Of course, another aspect of the Gothic is expressed in this more traditional murder mystery, and that's that it's all fake. The Gothic literature tradition that Dracula and Frankenstein came out of was started by a guy who lived in a fake "ancient" castle he built himself. The characters of this movie point out that the "Gothic" church the story mostly takes place in is only decades old, at most, and there's a similiar church in my hometown I hate because I literally have Pokémon Go monsters older than it.

But there's also still value to telling the stories, even if they are just stories. In this story, for example, there's a scene involving a simple phone call that is absolutely one of the best representations of why religion is still important to people, even today. Nestle that in a fun Gothic murder mystery, and you have my attention.

1. Sinners

Well, we've had zombies and witches and death itself and even some wolves who have human attributes (if not exactly werewolves), so now it's time to bring on the bloodsuckers! This is another classic Gothic story, told well, but that's why the Gothic horror story, and all the weird mutations off of it, have lasted so long, and so successfully. The idea of the past coming alive and living on as some sort of malevolent force has so much applicability.

There is a scene that illustrates this so well. A song with magical powers is sung, and we see how it connects to the past, and the future with the way its staged. It's insane how good it is! And yet, this exact performance is what draws the vampires to attack the main characters.
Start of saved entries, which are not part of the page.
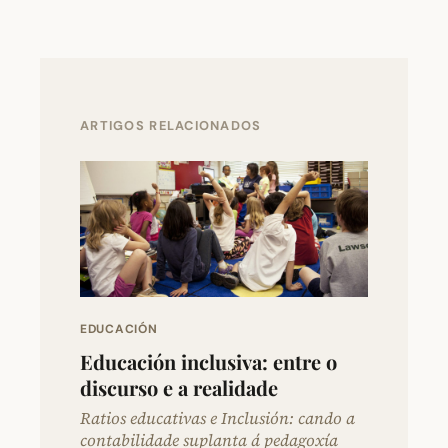
ARTIGOS RELACIONADOS
EDUCACIÓN
Educación inclusiva: entre o
discurso e a realidade
Ratios educativas e Inclusión: cando a
contabilidade suplanta á pedagoxía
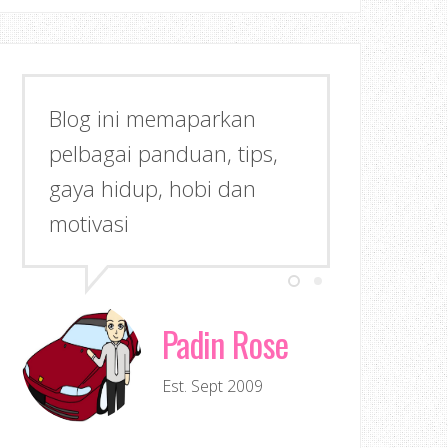
Blog ini memaparkan
pelbagai panduan, tips,
gaya hidup, hobi dan
motivasi
Padin Rose
Est. Sept 2009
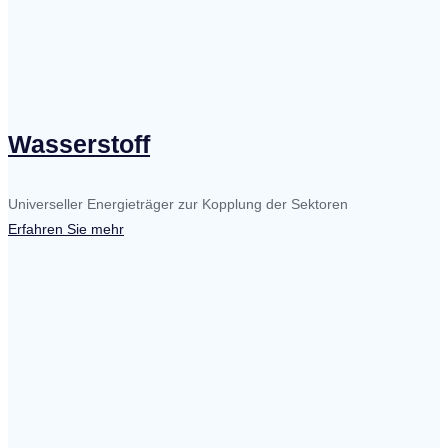
Wasserstoff
Universeller Energieträger zur Kopplung der Sektoren
Erfahren Sie mehr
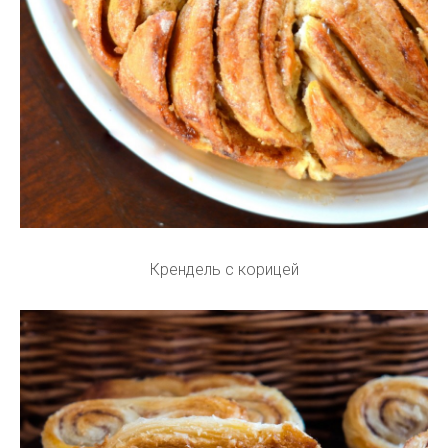
Крендель с корицей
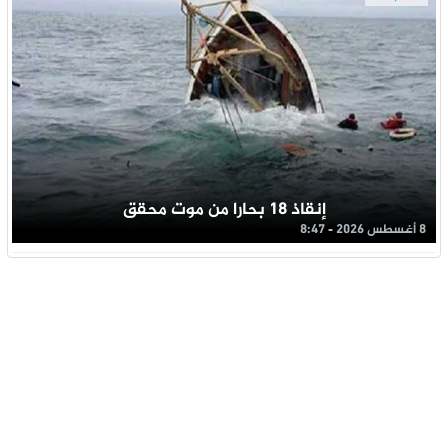
إنقاذ 18 بحارا من موت محقق
8 أغسطس 2026 - 8:47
Because that's the way it works sometimes. Remember, not all horror movies end happily ...

Comments

Your rating: None

I know I've never been much a movie watcher, but I know it's gotten bad when they only one I've seen of this list is Sinners. Which makes me laugh and will make me wonder if I just so happen to get caught seeing it with a group during the year means it's probably going to be a high rank.

I think the reason it has been so revered is because it mixes the horror and musical genre, which are two genres that typically don't get mixed. And done so in such a way that compliments both genres in a way you never knew you wanted to see.